The band earned some MTV airplay and continued to refine it’s style of driving, catchy hard rock on it’s sophomore album Sixes, Sevens & Nines which included collaborations with country maverick Steve Earle. But with the rise of grunge bands, Junkyard would become a major-label casualty in 1992 by Geffen with a third unreleased album already recorded.
It wouldn’t be until 2000 that Roach, Baker and original drummer Patrick Muzingo reunited the band with a new line-up, issuing a live album, re-recording tracks from their 1987 demo that got the group signed and touring regularly, including occasional European festival appearances. While only Roach and Muzingo remain from the musicians who started the quintet over 30 years ago, Junkyard put out it’s first collection of new material since 1991 with the release of High Water on Acetate Records back in 2017.
Core players of opening band ZED Pete Sattari (guitar/vocals) and Mark Aceves (bass) have been making music together since the late ’90s. They had collaborated in the metallic, alt/indie-rock outfit Stitch — which had their self-produced debut picked up by Metal Blade/Prosthetic Records in addition to recording with noted producer Alex Newport (Melvins, The Mars Volta) — and the group Mercury Sound prior to founding ZED with Stitch drummer Rich Harris and lead guitarist Greg Lopez in 2007.
Taking their time to develop a sound that drew on both classic ’70s metal and hard rock influences as well as the more modern sounds that emerged in Seattle in the late ’80s (particularly Soundgarden and Alice In Chains), the quartet released their debut album The Invitation in 2010. Embracing a crunchy, groove-oriented attack on tunes like “Lunatics and Liars” and “Leave Me Alone,” ZED crafted a style of tuneful heaviness that fit comfortably alongside established bands like Clutch, Audioslave and Queens of the Stone Age.

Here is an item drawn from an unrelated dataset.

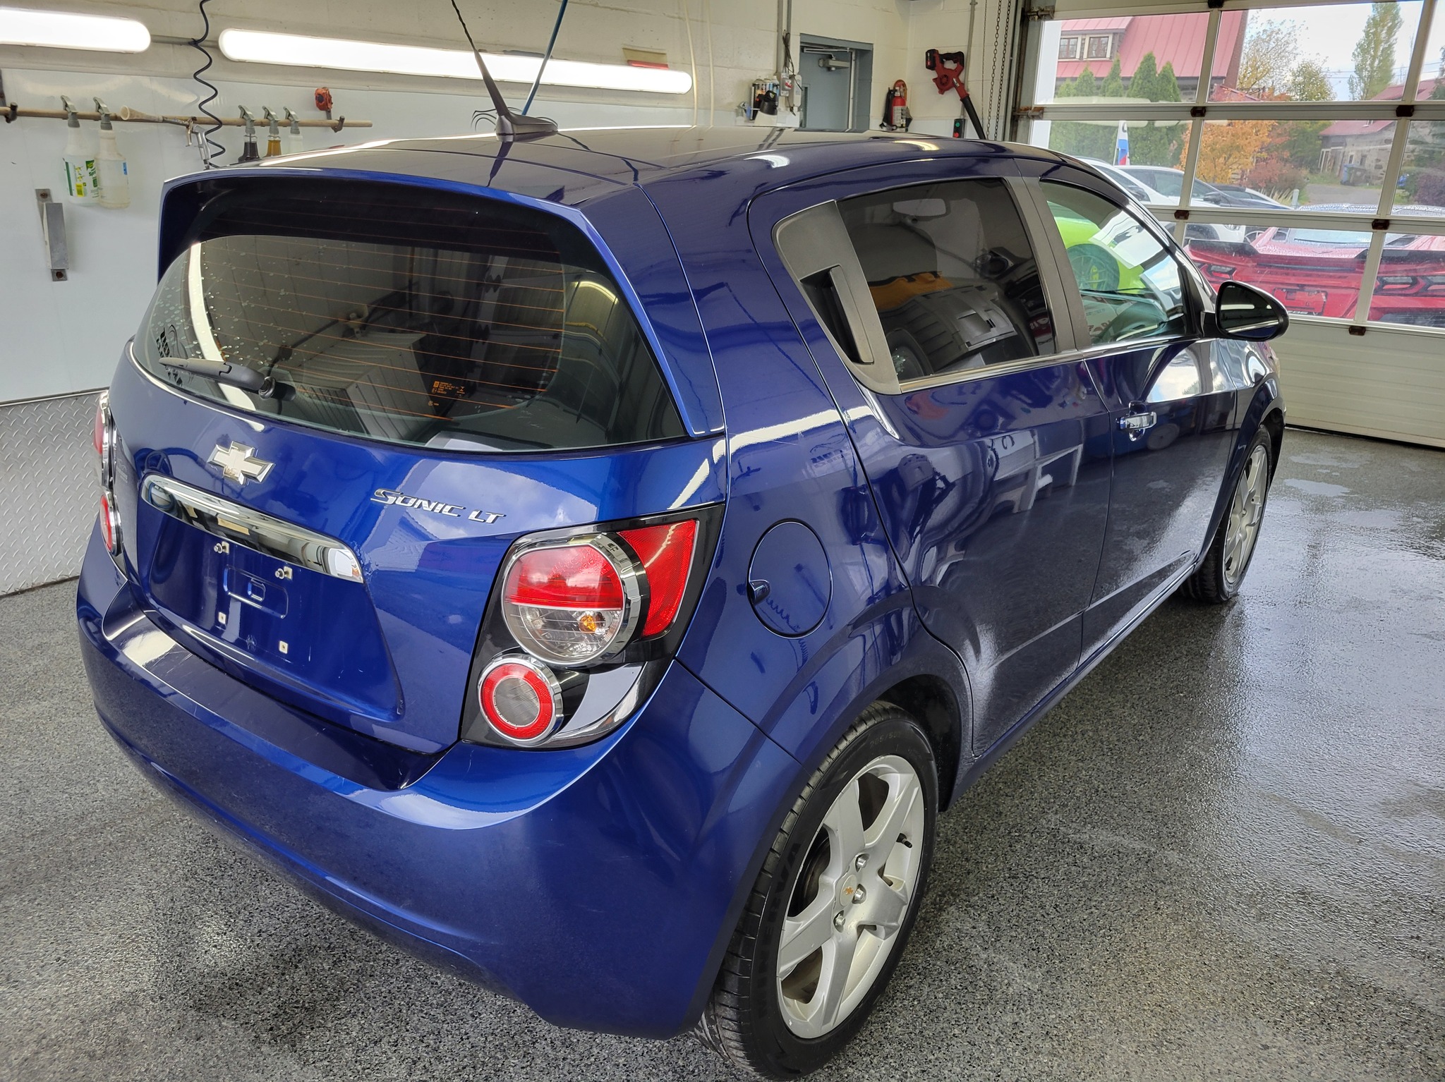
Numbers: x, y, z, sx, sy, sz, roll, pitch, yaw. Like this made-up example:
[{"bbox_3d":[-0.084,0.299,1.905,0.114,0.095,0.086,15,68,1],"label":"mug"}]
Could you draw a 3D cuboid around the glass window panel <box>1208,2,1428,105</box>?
[{"bbox_3d":[2.969,-2.463,5.495,0.930,0.445,0.030,16,25,35],"label":"glass window panel"}]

The group further refined its approach over the next three years of writing and recording its sophomore effort Desperation Blues, an accomplished effort that added elements of funk and languid balladry to the mix. The album also caught the ear of East Bay heavy rock imprint Ripple Music, who signed the band and released the third ZED album, Trouble In Eden, in 2016.
Another exponential leap forward, the recording garnered the band critical praise and paved the way for some of ZED’s most extensive touring yet with trips to Texas and Europe. While Harris would depart from the band following the album’s release, the quartet landed on its feet with the addition of veteran Bay Area drummer Sean Boyles (Death Angel singer Mark Osegueda’s side project All-Time Highs, Bloodline, Insolence).

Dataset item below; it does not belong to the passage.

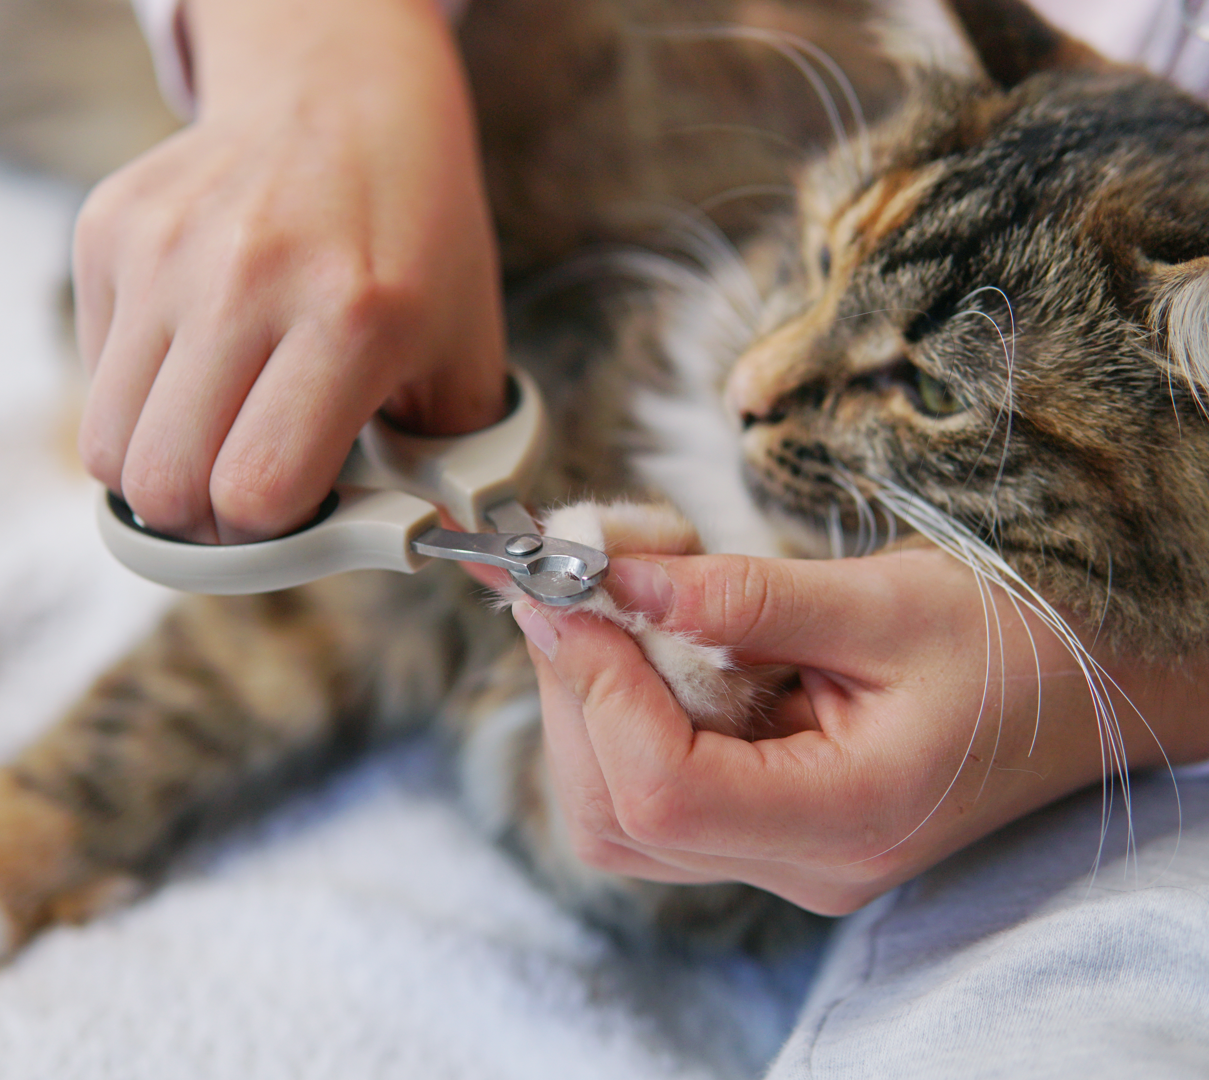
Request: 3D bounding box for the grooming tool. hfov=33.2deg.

Since then, the band has continued to spread the word of its muscular sound, making multiple appearances at South By Southwest as well as playing such notable metal festivals as the Maryland Doom Fest and, most recently, DesertFest UK in London last May. ZED released their latest heavyweight collection of hard-hitting grooves last summer when local metal imprint Ripple Music put out the band’s acclaimed fourth effort, Volume.